Your instructions:
The answer must consist only of the lines from the line with "<!-- green -->" to the line with "<!-- minor -->", both included, exactly as they stand below.

Data for processing:
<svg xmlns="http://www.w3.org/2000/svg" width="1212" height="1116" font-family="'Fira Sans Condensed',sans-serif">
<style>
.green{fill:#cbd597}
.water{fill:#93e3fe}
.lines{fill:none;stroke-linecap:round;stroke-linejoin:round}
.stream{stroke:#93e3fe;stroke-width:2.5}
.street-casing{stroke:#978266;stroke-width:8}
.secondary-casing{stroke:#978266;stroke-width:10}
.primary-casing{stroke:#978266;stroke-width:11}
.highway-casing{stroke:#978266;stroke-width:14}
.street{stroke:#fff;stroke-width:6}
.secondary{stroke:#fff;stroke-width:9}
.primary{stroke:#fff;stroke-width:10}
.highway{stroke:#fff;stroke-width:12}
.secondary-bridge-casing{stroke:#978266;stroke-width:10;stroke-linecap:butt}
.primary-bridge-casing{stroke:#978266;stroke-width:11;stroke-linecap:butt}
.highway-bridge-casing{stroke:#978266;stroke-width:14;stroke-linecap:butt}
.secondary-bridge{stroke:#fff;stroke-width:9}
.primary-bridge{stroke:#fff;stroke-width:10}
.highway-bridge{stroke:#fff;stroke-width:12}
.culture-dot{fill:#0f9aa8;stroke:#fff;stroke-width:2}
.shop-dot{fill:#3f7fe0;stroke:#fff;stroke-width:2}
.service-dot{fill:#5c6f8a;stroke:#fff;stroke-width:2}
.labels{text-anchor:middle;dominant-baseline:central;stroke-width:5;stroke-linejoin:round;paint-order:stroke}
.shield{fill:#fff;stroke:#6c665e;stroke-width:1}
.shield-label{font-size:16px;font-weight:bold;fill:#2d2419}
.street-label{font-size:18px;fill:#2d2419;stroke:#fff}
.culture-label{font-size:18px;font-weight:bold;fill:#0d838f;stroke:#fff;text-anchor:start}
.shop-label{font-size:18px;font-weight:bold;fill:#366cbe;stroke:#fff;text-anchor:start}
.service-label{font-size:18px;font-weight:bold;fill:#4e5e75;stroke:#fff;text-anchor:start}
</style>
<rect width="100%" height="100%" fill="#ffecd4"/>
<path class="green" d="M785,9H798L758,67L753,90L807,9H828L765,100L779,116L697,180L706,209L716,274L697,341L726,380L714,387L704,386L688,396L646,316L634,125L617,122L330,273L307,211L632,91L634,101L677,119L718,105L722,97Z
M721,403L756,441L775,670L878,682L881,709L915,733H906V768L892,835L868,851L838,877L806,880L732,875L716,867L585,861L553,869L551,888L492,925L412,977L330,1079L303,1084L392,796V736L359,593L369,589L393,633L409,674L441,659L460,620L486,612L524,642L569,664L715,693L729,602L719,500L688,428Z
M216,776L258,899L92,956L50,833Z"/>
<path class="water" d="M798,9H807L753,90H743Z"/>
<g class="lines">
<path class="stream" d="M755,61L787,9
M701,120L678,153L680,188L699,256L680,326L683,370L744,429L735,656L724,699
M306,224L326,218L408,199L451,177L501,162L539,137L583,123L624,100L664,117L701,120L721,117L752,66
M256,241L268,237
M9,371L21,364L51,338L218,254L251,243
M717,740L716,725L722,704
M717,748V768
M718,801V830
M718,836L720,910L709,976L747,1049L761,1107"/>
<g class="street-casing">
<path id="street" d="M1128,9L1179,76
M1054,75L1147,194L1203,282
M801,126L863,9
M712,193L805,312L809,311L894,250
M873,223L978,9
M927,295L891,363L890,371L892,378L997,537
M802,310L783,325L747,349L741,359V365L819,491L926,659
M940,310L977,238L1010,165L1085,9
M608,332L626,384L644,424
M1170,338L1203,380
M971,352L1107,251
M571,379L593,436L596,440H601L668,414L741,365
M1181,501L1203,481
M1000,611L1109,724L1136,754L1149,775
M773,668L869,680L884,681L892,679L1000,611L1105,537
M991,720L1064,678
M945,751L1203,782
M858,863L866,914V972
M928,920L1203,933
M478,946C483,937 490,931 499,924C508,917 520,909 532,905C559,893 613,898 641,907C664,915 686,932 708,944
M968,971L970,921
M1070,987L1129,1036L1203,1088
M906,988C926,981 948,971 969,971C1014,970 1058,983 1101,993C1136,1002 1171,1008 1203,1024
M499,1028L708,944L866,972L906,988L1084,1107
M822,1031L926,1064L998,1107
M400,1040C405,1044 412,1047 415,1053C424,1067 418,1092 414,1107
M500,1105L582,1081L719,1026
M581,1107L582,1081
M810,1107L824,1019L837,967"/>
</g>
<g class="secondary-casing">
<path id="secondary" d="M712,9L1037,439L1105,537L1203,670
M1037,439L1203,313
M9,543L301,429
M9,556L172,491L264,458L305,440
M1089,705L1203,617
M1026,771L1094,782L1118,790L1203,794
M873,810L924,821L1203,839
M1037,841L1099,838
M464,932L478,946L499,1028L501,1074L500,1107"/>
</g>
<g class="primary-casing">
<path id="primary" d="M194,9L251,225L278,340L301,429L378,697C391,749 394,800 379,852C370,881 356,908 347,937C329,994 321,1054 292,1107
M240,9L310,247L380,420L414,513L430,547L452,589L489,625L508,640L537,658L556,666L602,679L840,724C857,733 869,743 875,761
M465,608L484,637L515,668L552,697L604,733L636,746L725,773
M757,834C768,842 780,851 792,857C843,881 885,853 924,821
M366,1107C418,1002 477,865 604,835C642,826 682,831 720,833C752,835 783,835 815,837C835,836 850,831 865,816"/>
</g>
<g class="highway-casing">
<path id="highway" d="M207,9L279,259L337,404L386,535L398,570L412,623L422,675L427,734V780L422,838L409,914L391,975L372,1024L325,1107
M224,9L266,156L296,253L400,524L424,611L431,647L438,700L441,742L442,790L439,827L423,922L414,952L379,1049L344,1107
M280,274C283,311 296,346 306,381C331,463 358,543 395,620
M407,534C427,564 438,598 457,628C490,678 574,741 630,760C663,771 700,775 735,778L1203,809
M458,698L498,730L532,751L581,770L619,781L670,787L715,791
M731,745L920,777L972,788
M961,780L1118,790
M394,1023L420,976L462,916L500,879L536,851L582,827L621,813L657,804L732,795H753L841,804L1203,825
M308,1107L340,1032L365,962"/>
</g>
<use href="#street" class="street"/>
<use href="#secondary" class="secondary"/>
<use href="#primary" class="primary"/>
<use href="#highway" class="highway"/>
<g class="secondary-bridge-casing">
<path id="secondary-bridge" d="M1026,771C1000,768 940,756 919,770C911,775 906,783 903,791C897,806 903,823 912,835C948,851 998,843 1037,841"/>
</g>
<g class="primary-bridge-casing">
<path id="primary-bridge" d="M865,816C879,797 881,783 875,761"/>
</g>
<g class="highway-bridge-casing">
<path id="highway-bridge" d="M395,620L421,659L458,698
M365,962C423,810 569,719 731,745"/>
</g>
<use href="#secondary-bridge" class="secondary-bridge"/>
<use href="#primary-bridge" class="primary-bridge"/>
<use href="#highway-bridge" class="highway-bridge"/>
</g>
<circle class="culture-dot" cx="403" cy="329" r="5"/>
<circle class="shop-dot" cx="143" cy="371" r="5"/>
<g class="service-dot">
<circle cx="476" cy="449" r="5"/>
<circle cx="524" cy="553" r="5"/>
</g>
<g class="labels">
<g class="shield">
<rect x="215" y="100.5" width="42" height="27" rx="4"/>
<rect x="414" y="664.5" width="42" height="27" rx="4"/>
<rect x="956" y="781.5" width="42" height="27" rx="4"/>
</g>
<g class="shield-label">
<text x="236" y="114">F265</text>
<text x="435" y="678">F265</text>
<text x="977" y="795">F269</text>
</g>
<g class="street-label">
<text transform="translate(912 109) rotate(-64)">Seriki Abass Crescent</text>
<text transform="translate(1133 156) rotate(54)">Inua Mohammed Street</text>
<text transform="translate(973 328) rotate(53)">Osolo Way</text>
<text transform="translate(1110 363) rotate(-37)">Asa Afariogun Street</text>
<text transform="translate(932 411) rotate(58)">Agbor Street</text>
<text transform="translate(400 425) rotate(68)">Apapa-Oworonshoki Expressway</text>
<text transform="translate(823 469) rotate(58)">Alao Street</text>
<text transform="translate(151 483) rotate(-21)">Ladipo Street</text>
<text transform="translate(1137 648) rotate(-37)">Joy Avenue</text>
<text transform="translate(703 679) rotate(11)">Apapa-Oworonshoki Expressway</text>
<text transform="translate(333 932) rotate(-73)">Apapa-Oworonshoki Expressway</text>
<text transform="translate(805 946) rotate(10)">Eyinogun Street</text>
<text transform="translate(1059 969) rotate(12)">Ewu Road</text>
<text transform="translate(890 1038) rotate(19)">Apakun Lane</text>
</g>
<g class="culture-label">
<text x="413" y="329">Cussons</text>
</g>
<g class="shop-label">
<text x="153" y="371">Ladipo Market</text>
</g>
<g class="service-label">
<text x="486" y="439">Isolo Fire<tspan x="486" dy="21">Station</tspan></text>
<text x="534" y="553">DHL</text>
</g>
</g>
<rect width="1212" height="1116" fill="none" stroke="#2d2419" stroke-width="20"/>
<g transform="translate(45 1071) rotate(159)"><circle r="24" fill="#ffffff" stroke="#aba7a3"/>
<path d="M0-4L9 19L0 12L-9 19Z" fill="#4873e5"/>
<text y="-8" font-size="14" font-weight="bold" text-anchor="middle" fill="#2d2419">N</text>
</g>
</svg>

* * *

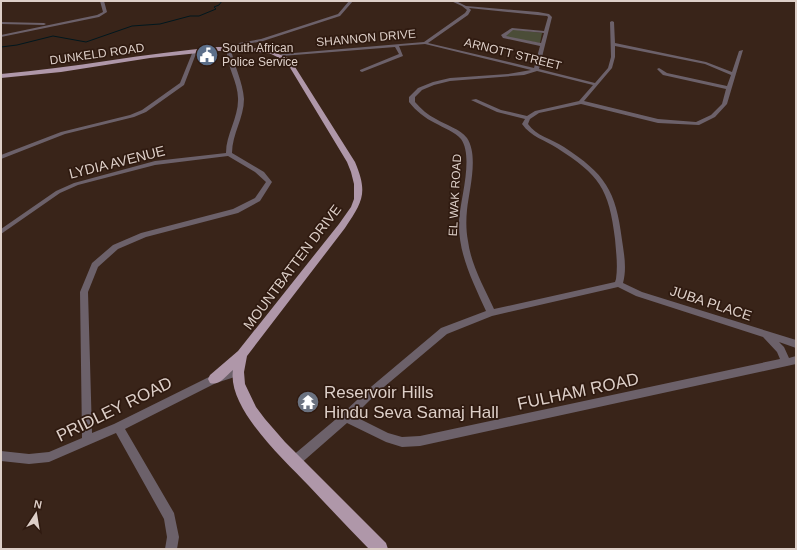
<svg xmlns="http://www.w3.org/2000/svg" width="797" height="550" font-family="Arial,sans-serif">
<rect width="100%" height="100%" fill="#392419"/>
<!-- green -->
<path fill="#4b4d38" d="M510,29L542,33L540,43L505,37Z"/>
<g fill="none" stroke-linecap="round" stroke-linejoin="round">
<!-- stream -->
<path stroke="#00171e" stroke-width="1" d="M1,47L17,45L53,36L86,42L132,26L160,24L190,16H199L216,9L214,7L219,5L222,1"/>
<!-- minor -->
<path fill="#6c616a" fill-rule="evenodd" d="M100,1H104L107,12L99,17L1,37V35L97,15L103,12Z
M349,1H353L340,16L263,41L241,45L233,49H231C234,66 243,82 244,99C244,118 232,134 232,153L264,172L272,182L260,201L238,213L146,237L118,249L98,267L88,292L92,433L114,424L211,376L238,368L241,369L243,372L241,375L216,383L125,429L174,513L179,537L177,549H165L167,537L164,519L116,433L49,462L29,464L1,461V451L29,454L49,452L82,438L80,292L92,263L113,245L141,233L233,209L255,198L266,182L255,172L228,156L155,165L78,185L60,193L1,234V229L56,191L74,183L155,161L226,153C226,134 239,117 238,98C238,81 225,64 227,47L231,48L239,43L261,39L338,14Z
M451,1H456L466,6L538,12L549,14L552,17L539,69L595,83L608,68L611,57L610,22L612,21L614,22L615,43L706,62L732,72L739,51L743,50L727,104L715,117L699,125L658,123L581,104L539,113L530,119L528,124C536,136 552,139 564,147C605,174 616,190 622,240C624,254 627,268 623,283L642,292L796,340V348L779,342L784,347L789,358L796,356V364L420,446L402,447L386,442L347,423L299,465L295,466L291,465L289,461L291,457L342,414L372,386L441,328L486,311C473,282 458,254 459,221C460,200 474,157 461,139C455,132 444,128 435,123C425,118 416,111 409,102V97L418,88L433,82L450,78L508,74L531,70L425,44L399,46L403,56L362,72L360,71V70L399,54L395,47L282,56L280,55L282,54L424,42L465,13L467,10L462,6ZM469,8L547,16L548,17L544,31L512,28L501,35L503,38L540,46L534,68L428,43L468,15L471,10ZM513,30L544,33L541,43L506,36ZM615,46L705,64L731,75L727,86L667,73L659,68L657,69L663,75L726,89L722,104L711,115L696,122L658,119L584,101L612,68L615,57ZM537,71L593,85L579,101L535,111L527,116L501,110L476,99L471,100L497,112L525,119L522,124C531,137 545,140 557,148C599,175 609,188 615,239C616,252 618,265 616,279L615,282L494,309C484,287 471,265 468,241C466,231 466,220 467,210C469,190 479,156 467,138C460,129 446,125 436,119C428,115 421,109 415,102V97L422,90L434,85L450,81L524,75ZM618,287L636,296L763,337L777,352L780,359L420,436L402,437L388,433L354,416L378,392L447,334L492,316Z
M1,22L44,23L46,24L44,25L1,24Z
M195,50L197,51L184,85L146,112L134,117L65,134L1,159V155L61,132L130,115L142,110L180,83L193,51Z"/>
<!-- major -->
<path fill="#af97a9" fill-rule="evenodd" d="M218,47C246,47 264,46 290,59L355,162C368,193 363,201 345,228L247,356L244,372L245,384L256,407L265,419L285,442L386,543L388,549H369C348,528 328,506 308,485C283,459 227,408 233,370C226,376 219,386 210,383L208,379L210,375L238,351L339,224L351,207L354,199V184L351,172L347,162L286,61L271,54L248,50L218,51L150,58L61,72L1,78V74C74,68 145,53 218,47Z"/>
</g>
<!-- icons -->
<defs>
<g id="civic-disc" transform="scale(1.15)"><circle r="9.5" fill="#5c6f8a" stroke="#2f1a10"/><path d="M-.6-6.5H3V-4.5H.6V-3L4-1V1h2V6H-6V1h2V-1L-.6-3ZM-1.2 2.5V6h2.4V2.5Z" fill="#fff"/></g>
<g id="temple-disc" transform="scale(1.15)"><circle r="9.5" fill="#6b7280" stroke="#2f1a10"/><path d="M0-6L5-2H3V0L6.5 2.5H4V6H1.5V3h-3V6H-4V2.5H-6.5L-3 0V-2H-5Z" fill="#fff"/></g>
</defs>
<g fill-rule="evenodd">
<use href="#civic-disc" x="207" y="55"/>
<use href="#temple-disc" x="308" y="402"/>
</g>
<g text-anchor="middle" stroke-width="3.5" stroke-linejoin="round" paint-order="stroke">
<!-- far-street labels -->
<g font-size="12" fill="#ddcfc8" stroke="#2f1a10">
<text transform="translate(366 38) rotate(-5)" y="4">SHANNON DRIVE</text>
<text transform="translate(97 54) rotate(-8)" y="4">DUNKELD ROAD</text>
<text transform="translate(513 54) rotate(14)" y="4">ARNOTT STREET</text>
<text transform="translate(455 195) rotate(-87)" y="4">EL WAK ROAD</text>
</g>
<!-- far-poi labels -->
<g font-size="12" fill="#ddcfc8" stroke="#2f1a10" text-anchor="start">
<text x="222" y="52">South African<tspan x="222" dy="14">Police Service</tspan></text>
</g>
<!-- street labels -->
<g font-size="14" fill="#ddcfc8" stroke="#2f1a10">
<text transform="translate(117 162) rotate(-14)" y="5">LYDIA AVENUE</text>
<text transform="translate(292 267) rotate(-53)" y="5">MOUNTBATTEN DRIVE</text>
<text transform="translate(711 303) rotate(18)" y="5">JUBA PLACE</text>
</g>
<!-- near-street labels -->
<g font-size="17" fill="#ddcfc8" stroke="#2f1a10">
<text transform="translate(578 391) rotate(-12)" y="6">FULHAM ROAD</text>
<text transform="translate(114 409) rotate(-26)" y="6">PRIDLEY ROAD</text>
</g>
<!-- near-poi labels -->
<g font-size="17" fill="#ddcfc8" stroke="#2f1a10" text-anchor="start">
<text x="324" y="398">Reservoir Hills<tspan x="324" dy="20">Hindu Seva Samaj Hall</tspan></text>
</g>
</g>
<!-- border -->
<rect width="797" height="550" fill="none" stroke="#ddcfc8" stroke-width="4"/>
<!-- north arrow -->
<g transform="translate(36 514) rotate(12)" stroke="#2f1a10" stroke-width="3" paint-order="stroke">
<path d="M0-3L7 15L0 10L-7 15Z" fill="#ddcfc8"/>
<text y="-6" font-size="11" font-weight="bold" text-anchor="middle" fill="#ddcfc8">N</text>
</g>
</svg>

Result for this exercise:
<!-- green -->
<path fill="#4b4d38" d="M510,29L542,33L540,43L505,37Z"/>
<g fill="none" stroke-linecap="round" stroke-linejoin="round">
<!-- stream -->
<path stroke="#00171e" stroke-width="1" d="M1,47L17,45L53,36L86,42L132,26L160,24L190,16H199L216,9L214,7L219,5L222,1"/>
<!-- minor -->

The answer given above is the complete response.